Pourtant, ces nouvelles formes d'urbanisme alternatif sont loin d'avoir que des aspects positifs : en arrière-plan, elles jouent souvent dans une dynamique de promotion immobilière pour légitimer la possibilité de profiter de la valorisation d'un quartier ou de friches, tout en mettant en place de grands projets urbains souvent défavorables aux intérêts des populations locales - le fameux risque de la gentrification.  Il est donc important de distinguer qui initie et met en œuvre les projets afin de savoir s'il s'agit d'une véritable action d'émancipation et d'initiative citoyenne.

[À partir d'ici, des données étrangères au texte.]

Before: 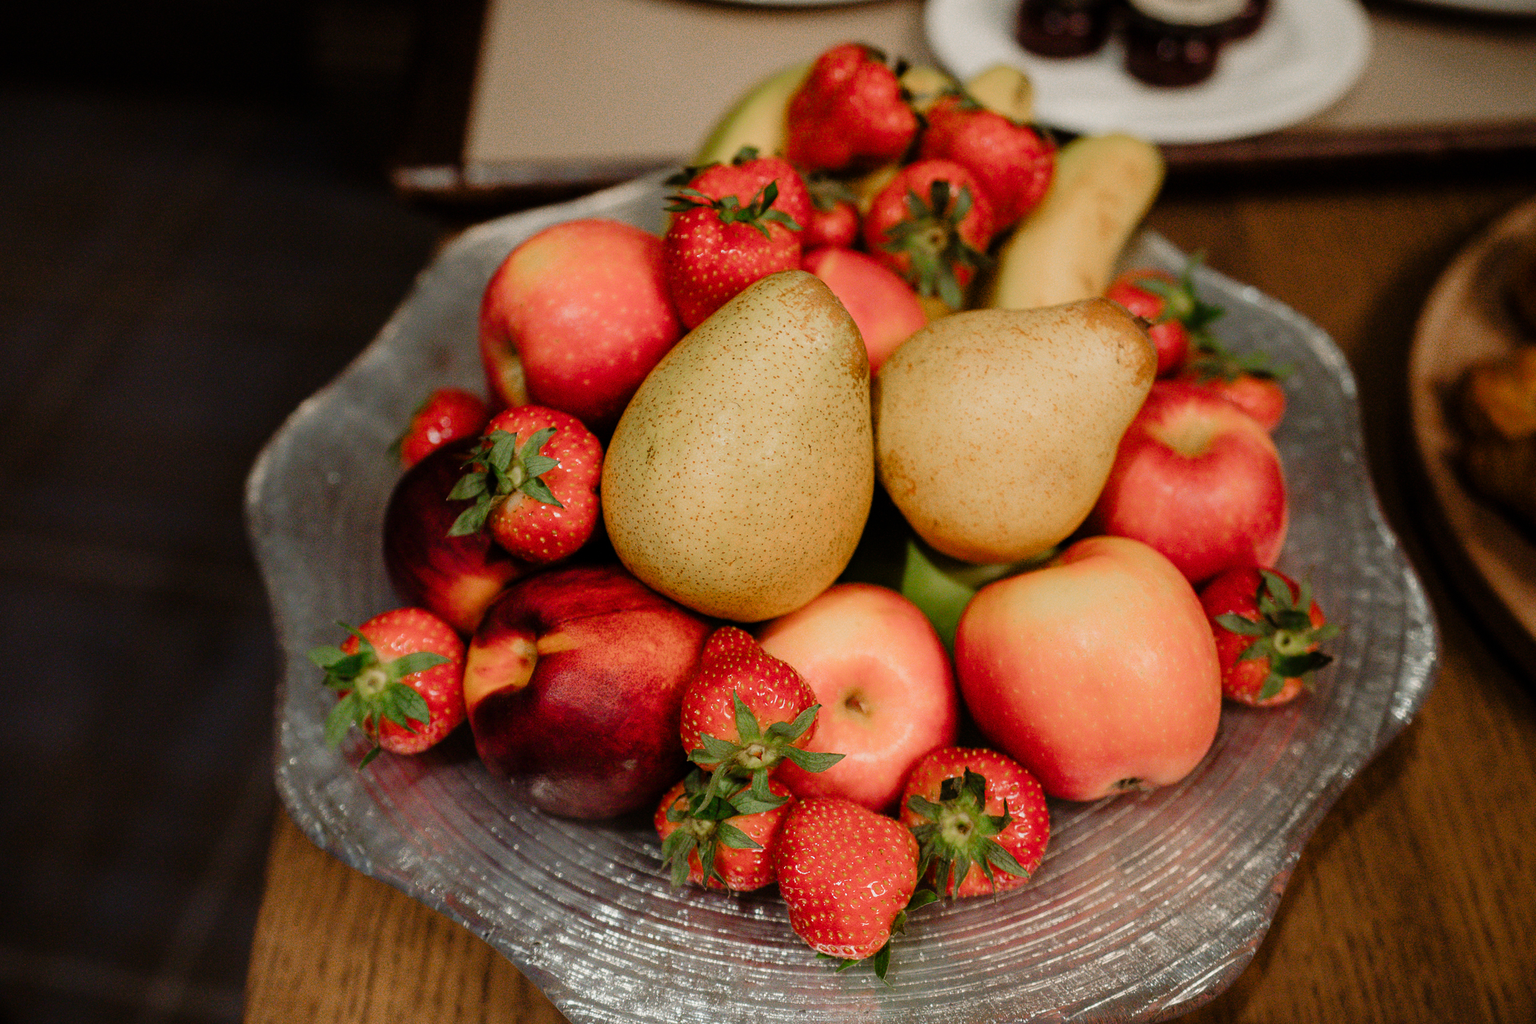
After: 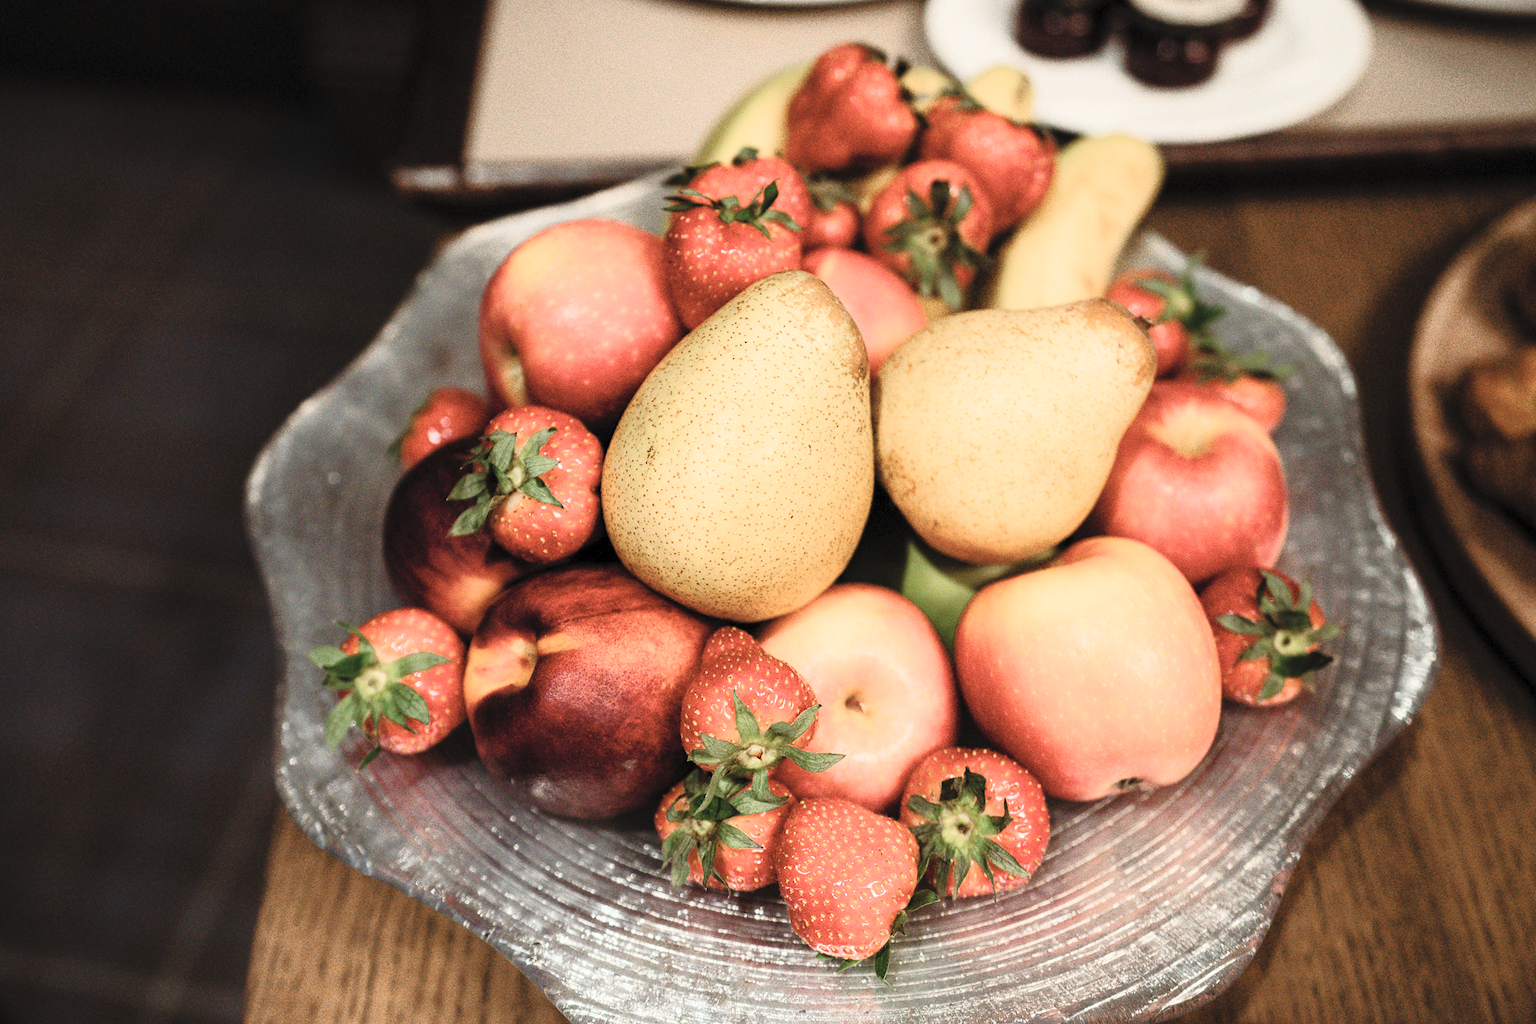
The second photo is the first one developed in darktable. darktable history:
contrast brightness saturation: contrast 0.417, brightness 0.551, saturation -0.19
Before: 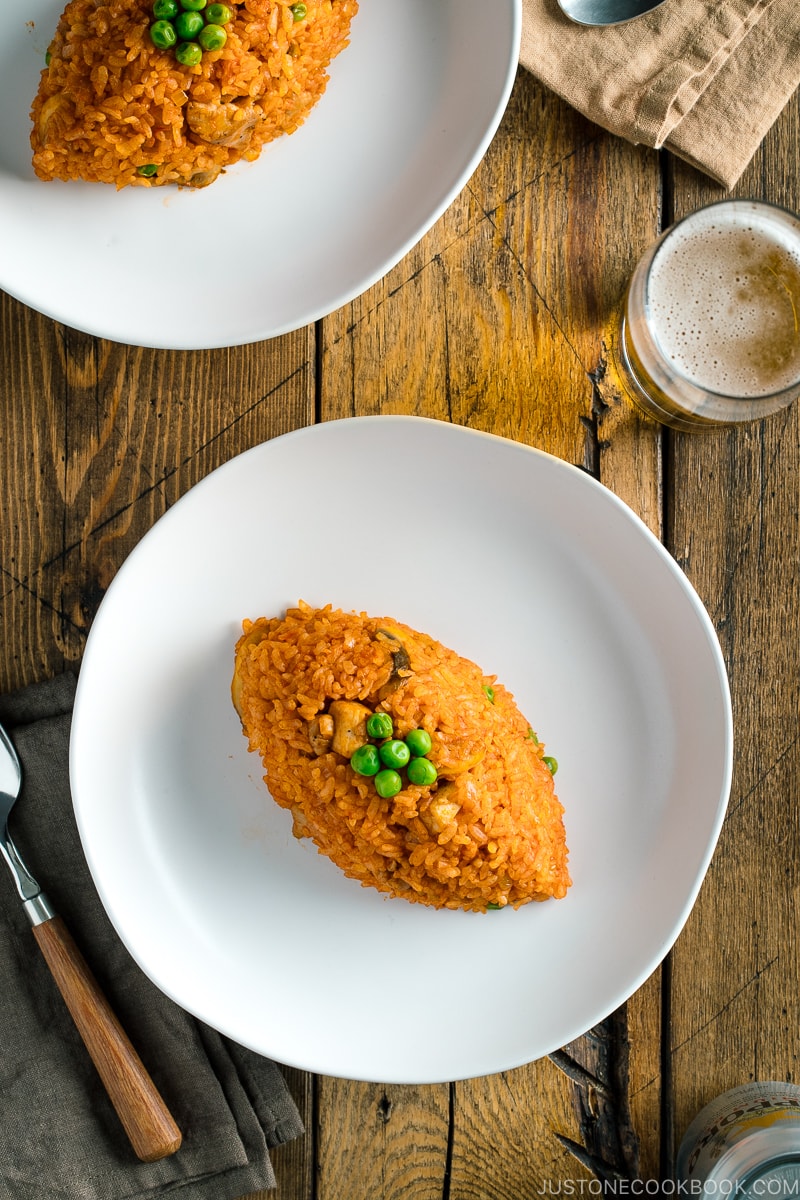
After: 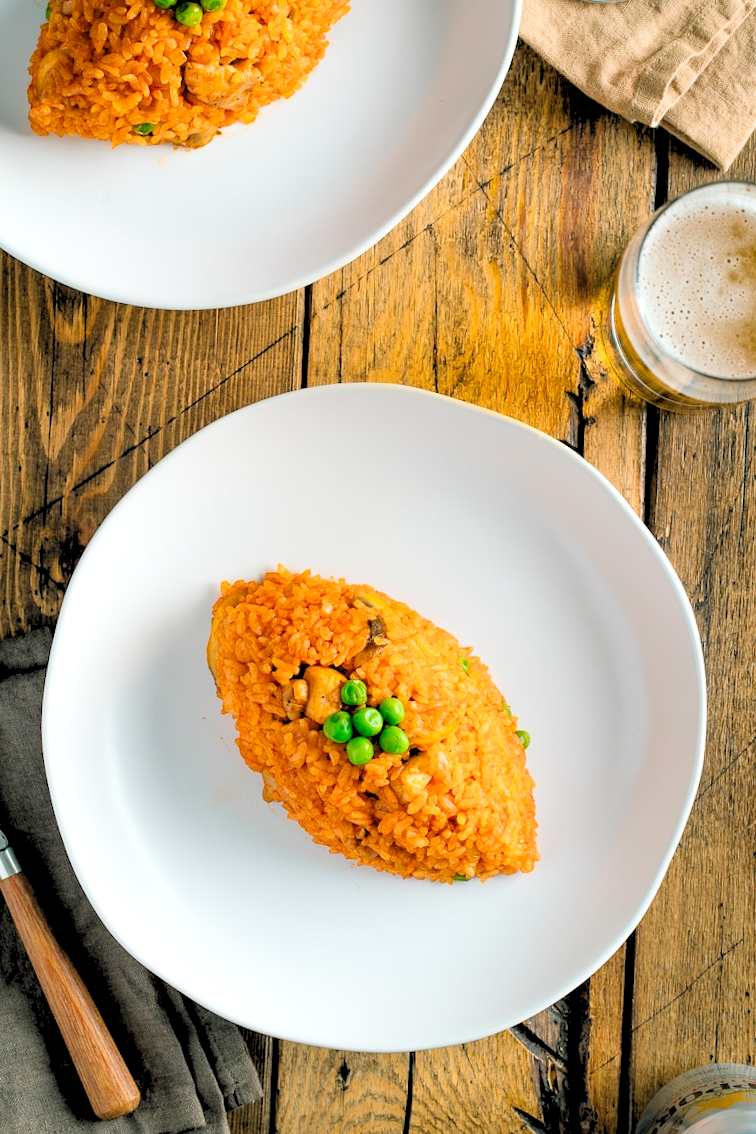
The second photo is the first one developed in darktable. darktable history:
crop and rotate: angle -2.23°
levels: levels [0.093, 0.434, 0.988]
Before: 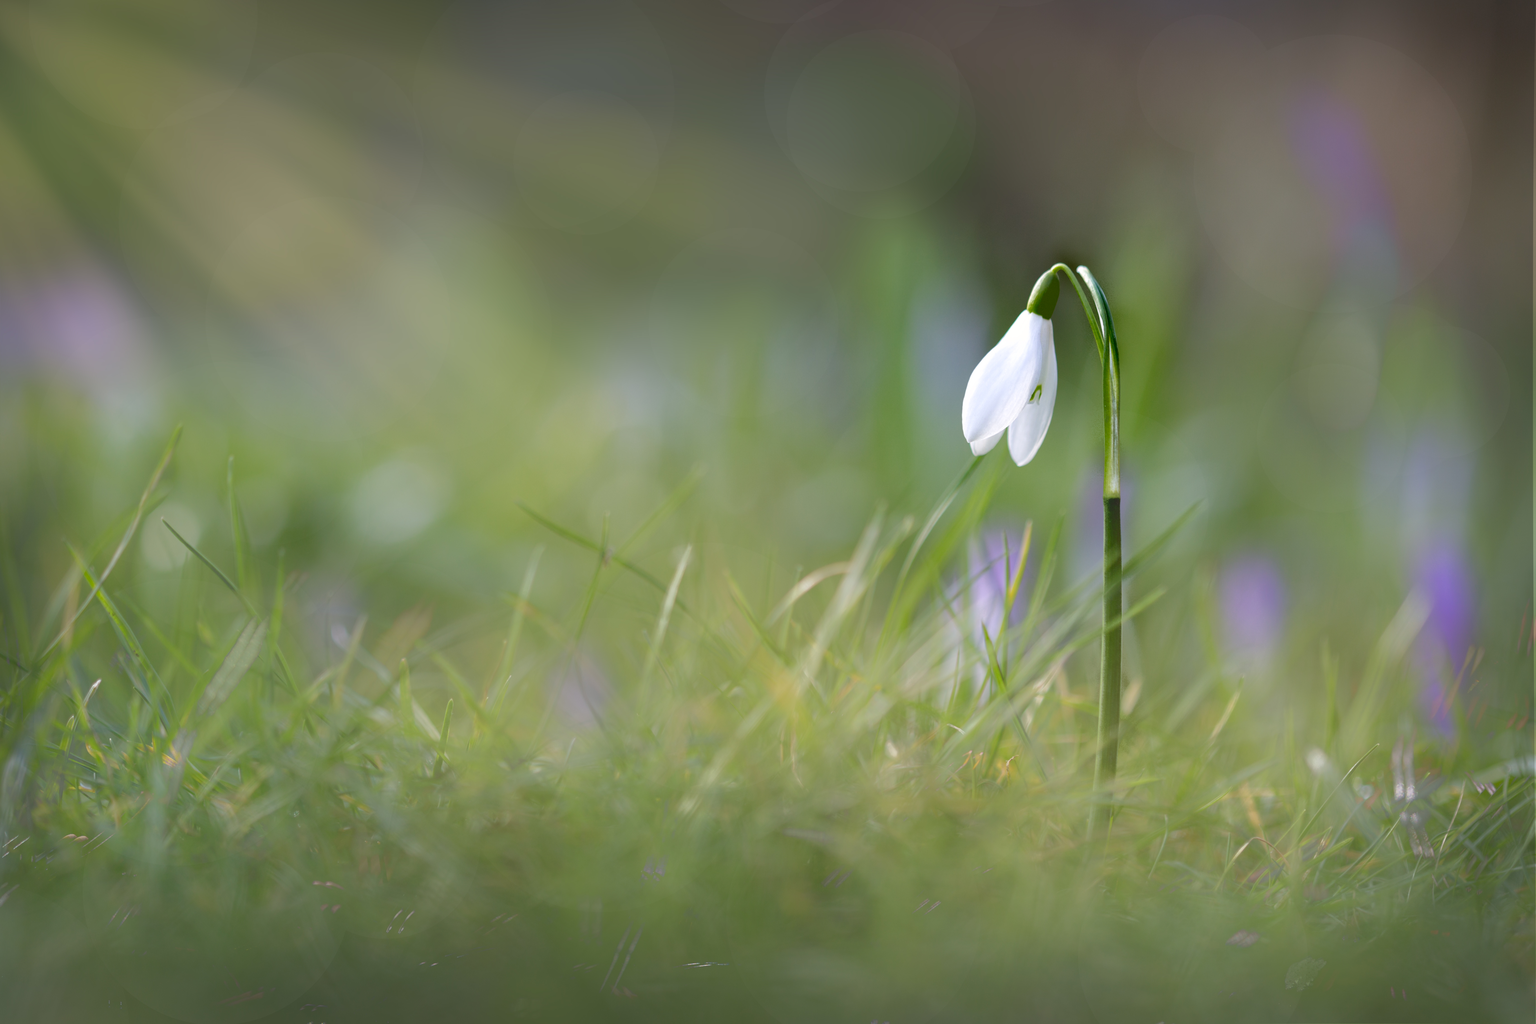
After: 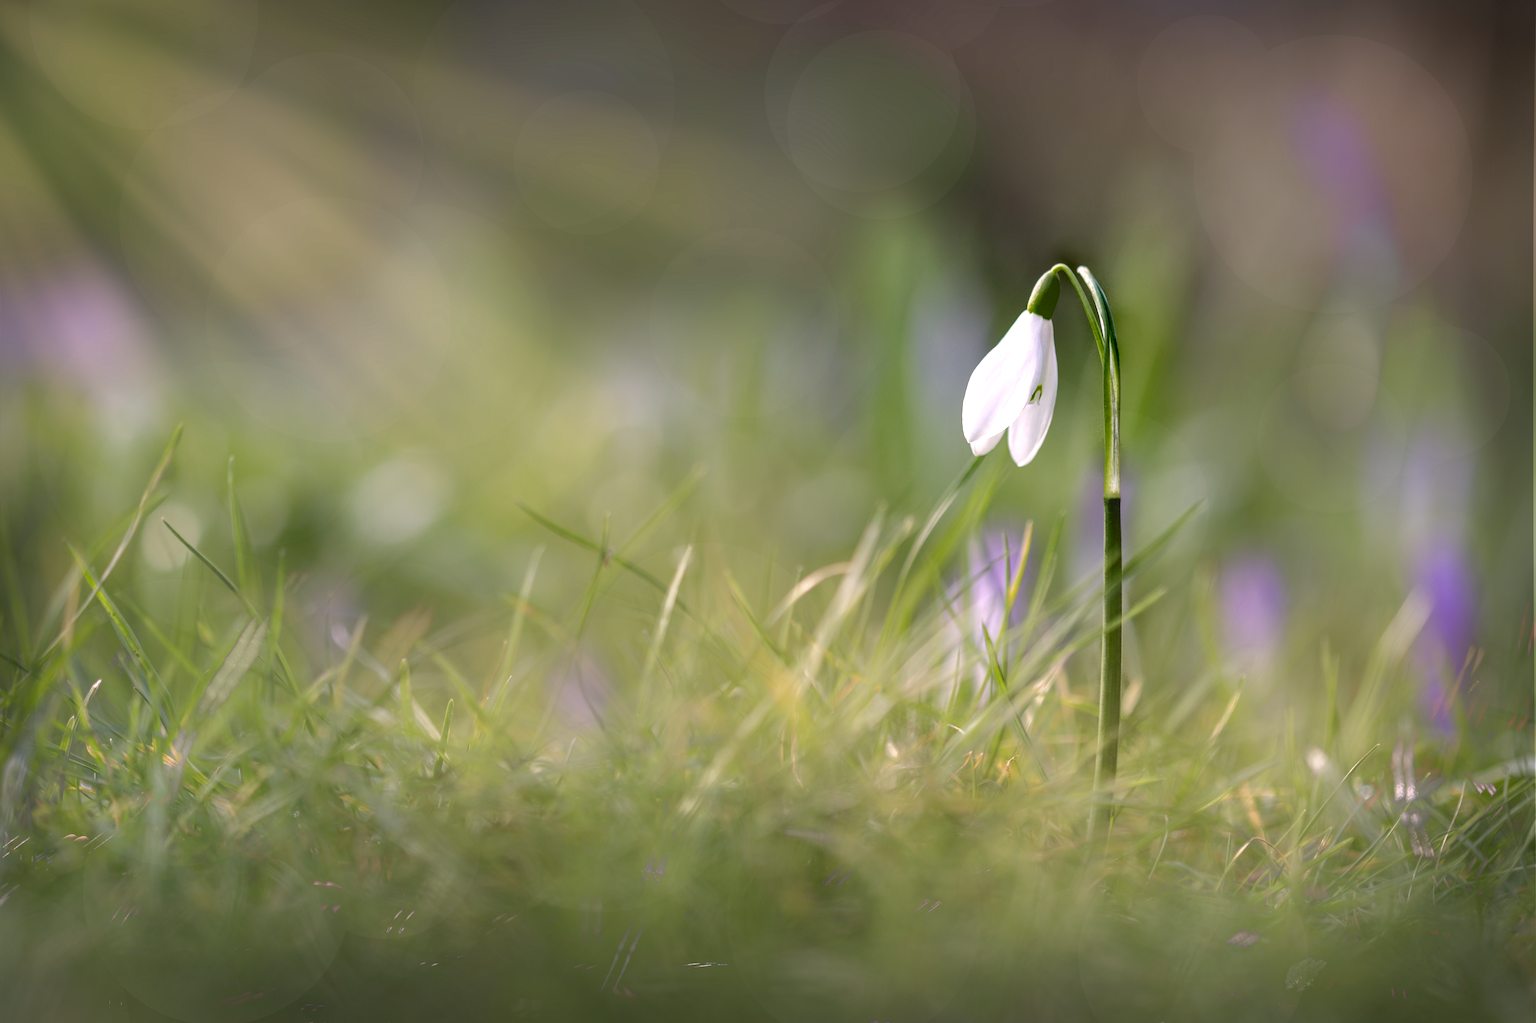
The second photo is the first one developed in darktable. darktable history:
white balance: emerald 1
color correction: highlights a* 7.34, highlights b* 4.37
local contrast: highlights 25%, detail 150%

Ces nouveaux modèles d'urbanisme, un engouement européen

El Campo de Cebada (« le champ d’orge ») à Madrid est un projet de réappropriation d’un ancien marché et en répons au manque d’équipements publics dans le quartier de La Latina. C’est un espace qui est transformé, géré et de manière participative et collaborative par des habitants, des associations, des architectes, des agents culturels et de l’administration de la municipalité.

©Marta Nimeva Nimeviene

Le Precollinear Park à Turin

Une ancienne voie de tramway dans le quartier Precollina de Turin transformée en un parc urbain avec une longueur de 800 mètres : un exemple de citoyenneté active, initié par l’association Torino Stratosferica. De nombreux volontaires, sous forme de plusieurs chantiers participatifs, ont transformé un espace inutilisé et dégradé en un lieu de communauté et rencontre ouverte à toutes et à tous.